> **課題内容**: 下の抄録のうち「中央値で手術時間162分」で始まる文について、そこに並ぶ項目とその中央値をすべて挙げてください。

[P87-4] 当院における冠動脈起始異常症に対する手術治療の急性期・遠隔期成績
Keywords:冠動脈起始異常症, 突然死, Unroofing
【目的】冠動脈起始異常症は突然死のリスクを有する疾患であるが、無症状で経過する例もあり、若年アスリートの突然死としても注目されている。今回当院で冠動脈起始異常症に対して手術介入した症例において急性期・遠隔期成績について後方視的に検討した。【対象】対象は2008年3月から2019年12月までに手術介入したAAOCA(Anomalous aortic origin of coronary artery ) 8名。【結果】左冠動脈右冠動脈洞起始が4名、左冠動脈無冠動脈洞起始が1名、右冠動脈左冠動脈洞起始が3名。男性が7名(88%)、手術年齢中央値は15歳(13-33歳)、診断のきっかけは運動時の意識消失/心肺停止が6名、労作時胸部症状が2名。術前心肺停止を来した例は6名で全例が運動時(LCA 5, RCA 1)。手術はUnroofingが7例(RPA translocationが3名)、off-pump CABGが1例。術中冠動脈所見でintramural 4名、intramural+extramural 4名、狭窄部は大動脈と主肺動脈間が4名、起始直後が1名。急性期死亡、観察期間中央値5.3年(3.4ヶ月-10.4年) での遠隔期死亡、冠動脈に対する再手術介入は認めず。術後半年後に電気生理学的検査でVTが誘発されICD挿入を1例施行。中央値で手術時間162分(140-224分)、人工心肺時間85分(56-112分)、大動脈遮断時間56分(31-77分)、術後人工呼吸器時間1日、ICU滞在期間1日、術後入院期間11日(8-22分)。術直後、術後3ヶ月の心肺運動負荷試験(CPX)では嫌気性代謝閾値 14.8ml/min/kg (75%)→19ml/min/kg(103%)、最大酸素摂取量27.1ml/min/kg(77%)→31ml/min/kg(95%)と改善し、術後の心筋シンチグラフィーでは全例で虚血は認めず。【考察】当院におけるAAOCAに対する周術期成績、遠隔期成績は受容できるものであった。基本術式はUnroofingと考えるが、RPA translocationの追加やCABGの選択に関しては今後症例を蓄積し検討する必要がある。術後運動耐容能の定量的な評価が難しいため、CPXなどで運動処方を決定していくことも有用と考える。

> **データ抜粋**:
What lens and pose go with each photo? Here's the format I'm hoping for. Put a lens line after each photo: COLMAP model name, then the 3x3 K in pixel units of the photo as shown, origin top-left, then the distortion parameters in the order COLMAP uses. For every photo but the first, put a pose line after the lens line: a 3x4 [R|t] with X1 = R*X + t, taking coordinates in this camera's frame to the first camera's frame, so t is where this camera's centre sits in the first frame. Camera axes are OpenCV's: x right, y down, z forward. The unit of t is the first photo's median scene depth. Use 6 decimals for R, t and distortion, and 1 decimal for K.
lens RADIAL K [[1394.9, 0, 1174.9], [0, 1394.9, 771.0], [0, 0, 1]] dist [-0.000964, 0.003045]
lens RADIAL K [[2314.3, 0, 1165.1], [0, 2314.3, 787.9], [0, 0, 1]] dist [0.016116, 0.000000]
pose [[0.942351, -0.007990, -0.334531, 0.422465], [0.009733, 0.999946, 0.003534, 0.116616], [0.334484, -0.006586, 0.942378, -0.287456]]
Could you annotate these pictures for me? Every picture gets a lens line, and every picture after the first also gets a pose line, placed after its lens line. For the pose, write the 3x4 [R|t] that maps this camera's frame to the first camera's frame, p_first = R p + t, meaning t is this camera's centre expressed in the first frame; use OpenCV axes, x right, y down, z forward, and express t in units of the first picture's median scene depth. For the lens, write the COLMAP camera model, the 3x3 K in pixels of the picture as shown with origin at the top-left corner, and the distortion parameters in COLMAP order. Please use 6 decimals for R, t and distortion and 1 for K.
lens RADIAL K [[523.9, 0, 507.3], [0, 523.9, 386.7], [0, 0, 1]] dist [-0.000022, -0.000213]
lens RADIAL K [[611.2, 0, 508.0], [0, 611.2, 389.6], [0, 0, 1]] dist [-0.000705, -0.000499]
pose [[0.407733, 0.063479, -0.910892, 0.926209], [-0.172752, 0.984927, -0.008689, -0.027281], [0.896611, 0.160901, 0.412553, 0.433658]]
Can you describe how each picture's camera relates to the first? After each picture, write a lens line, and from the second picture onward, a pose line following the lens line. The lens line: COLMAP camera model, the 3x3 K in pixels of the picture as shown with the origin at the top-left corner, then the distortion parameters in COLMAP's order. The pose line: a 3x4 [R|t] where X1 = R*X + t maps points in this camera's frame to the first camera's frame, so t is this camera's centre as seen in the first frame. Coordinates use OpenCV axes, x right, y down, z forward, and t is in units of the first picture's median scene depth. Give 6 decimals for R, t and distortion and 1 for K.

> **解答**:
手術時間：162分
人工心肺時間：85分
大動脈遮断時間：56分
術後人工呼吸器時間：1日
ICU滞在期間：1日
術後入院期間：11日